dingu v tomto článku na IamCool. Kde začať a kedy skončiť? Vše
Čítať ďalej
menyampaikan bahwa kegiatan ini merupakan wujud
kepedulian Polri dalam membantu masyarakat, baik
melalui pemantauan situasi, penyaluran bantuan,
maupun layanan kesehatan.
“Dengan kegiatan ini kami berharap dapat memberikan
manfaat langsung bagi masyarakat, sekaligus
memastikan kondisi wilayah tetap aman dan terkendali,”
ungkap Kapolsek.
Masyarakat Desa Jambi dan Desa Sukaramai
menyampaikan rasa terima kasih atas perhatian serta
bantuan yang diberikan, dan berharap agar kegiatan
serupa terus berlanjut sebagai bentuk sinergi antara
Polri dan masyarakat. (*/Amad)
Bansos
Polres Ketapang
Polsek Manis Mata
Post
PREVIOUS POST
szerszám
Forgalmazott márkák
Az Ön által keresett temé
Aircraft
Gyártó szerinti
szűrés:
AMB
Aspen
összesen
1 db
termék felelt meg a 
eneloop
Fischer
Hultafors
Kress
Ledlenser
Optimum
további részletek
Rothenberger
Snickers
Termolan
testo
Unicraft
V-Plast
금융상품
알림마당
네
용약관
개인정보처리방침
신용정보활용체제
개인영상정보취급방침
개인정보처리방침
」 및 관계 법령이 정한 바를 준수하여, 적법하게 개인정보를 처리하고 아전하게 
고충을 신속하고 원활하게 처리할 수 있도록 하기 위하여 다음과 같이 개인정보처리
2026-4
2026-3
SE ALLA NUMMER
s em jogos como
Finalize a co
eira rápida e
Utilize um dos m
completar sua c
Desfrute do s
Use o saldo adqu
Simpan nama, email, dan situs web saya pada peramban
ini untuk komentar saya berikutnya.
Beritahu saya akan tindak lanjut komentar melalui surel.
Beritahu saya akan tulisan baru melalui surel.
---------------
- What is required: Print every line of the records exactly. Omit nothing.

- Solution for this exercise:
dingu v tomto článku na IamCool. Kde začať a kedy skončiť? Vše
Čítať ďalej
menyampaikan bahwa kegiatan ini merupakan wujud
kepedulian Polri dalam membantu masyarakat, baik
melalui pemantauan situasi, penyaluran bantuan,
maupun layanan kesehatan.
“Dengan kegiatan ini kami berharap dapat memberikan
manfaat langsung bagi masyarakat, sekaligus
memastikan kondisi wilayah tetap aman dan terkendali,”
ungkap Kapolsek.
Masyarakat Desa Jambi dan Desa Sukaramai
menyampaikan rasa terima kasih atas perhatian serta
bantuan yang diberikan, dan berharap agar kegiatan
serupa terus berlanjut sebagai bentuk sinergi antara
Polri dan masyarakat. (*/Amad)
Bansos
Polres Ketapang
Polsek Manis Mata
Post
PREVIOUS POST
szerszám
Forgalmazott márkák
Az Ön által keresett temé
Aircraft
Gyártó szerinti
szűrés:
AMB
Aspen
összesen
1 db
termék felelt meg a 
eneloop
Fischer
Hultafors
Kress
Ledlenser
Optimum
további részletek
Rothenberger
Snickers
Termolan
testo
Unicraft
V-Plast
금융상품
알림마당
네
용약관
개인정보처리방침
신용정보활용체제
개인영상정보취급방침
개인정보처리방침
」 및 관계 법령이 정한 바를 준수하여, 적법하게 개인정보를 처리하고 아전하게 
고충을 신속하고 원활하게 처리할 수 있도록 하기 위하여 다음과 같이 개인정보처리
2026-4
2026-3
SE ALLA NUMMER
s em jogos como
Finalize a co
eira rápida e
Utilize um dos m
completar sua c
Desfrute do s
Use o saldo adqu
Simpan nama, email, dan situs web saya pada peramban
ini untuk komentar saya berikutnya.
Beritahu saya akan tindak lanjut komentar melalui surel.
Beritahu saya akan tulisan baru melalui surel.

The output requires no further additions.